== Work instructions ==
Among the lines below, the one containing "μου ως Receptionist" opens the range and the one containing "žvakės, šalia – maži rožių žiedeliai ir" closes it. Print that range exactly, without the pictures.

== Data for the task ==
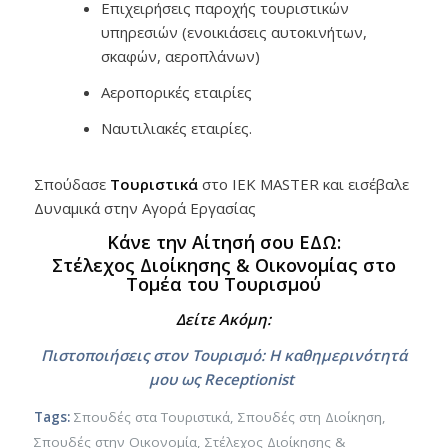
Επιχειρήσεις παροχής τουριστικών
υπηρεσιών (ενοικιάσεις αυτοκινήτων,
σκαφών, αεροπλάνων)
Αεροπορικές εταιρίες
Ναυτιλιακές εταιρίες.
Σπούδασε
Τουριστικά
στο ΙΕΚ MASTER και εισέβαλε
Δυναμικά στην Αγορά Εργασίας
Κάνε την Αίτησή σου ΕΔΩ:
Στέλεχος Διοίκησης & Οικονομίας στο
Τομέα του Τουρισμού
Δείτε Ακόμη:
Πιστοποιήσεις στον Τουρισμό: H καθημερινότητά
μου ως Receptionist
Tags:
Σπουδές στα Τουριστικά
,
Σπουδές στη Διοίκηση
,
Σπουδές στην Οικονομία
,
Στέλεχος Διοίκησης &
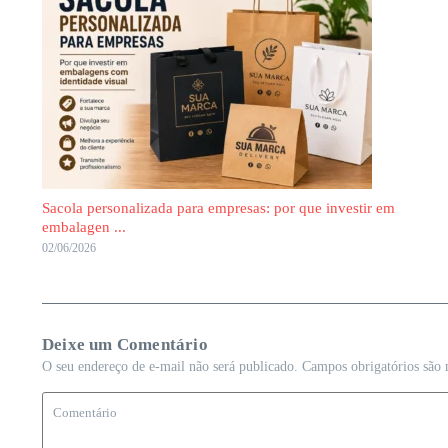
Sacola personalizada para empresas: por que investir em
embalagen ...
02/06/2026
Deixe um Comentário
O seu endereço de e-mail não será publicado.
Campos obrigatórios são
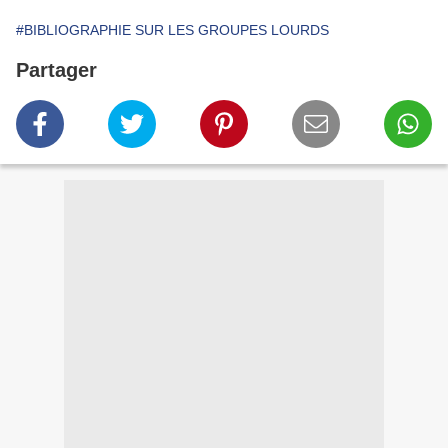
#BIBLIOGRAPHIE SUR LES GROUPES LOURDS
Partager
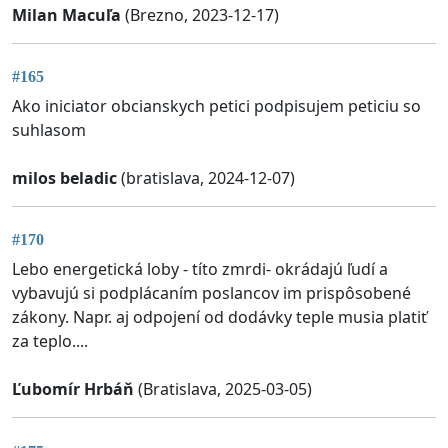
Milan Macuľa
(Brezno, 2023-12-17)
#165
Ako iniciator obcianskych petici podpisujem peticiu so
suhlasom
milos beladic
(bratislava, 2024-12-07)
#170
Lebo energetická loby - títo zmrdi- okrádajú ľudí a
vybavujú si podplácaním poslancov im prispôsobené
zákony. Napr. aj odpojení od dodávky teple musia platiť
za teplo....
Ľubomír Hrbáň
(Bratislava, 2025-03-05)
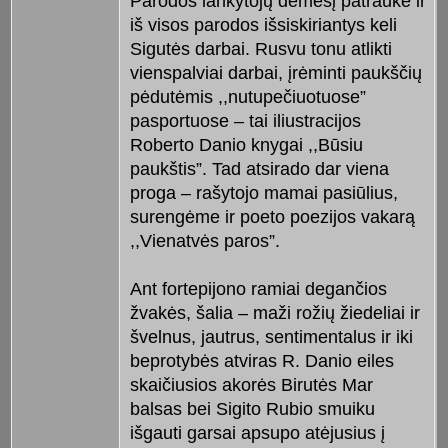
Parodos lankytojų dėmesį patraukė ir
iš visos parodos išsiskiriantys keli
Sigutės darbai. Rusvu tonu atlikti
vienspalviai darbai, įrėminti paukščių
pėdutėmis ,,nutupečiuotuose”
pasportuose – tai iliustracijos
Roberto Danio knygai ,,Būsiu
paukštis”. Tad atsirado dar viena
proga – rašytojo mamai pasiūlius,
surengėme ir poeto poezijos vakarą
,,Vienatvės paros”.
Ant fortepijono ramiai degančios
žvakės, šalia – maži rožių žiedeliai ir
švelnus, jautrus, sentimentalus ir iki
beprotybės atviras R. Danio eiles
skaičiusios akorės Birutės Mar
balsas bei Sigito Rubio smuiku
išgauti garsai apsupo atėjusius į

== The answer ==
μου ως Receptionist
Tags:
Σπουδές στα Τουριστικά
,
Σπουδές στη Διοίκηση
,
Σπουδές στην Οικονομία
,
Στέλεχος Διοίκησης &
Sacola personalizada para empresas: por que investir em
embalagen ...
02/06/2026
Deixe um Comentário
O seu endereço de e-mail não será publicado.
Campos obrigatórios são
#BIBLIOGRAPHIE SUR LES GROUPES LOURDS
Partager
Milan Macuľa
(Brezno, 2023-12-17)
#165
Ako iniciator obcianskych petici podpisujem peticiu so
suhlasom
milos beladic
(bratislava, 2024-12-07)
#170
Lebo energetická loby - títo zmrdi- okrádajú ľudí a
vybavujú si podplácaním poslancov im prispôsobené
zákony. Napr. aj odpojení od dodávky teple musia platiť
za teplo....
Ľubomír Hrbáň
(Bratislava, 2025-03-05)
Parodos lankytojų dėmesį patraukė ir
iš visos parodos išsiskiriantys keli
Sigutės darbai. Rusvu tonu atlikti
vienspalviai darbai, įrėminti paukščių
pėdutėmis ,,nutupečiuotuose”
pasportuose – tai iliustracijos
Roberto Danio knygai ,,Būsiu
paukštis”. Tad atsirado dar viena
proga – rašytojo mamai pasiūlius,
surengėme ir poeto poezijos vakarą
,,Vienatvės paros”.
Ant fortepijono ramiai degančios
žvakės, šalia – maži rožių žiedeliai ir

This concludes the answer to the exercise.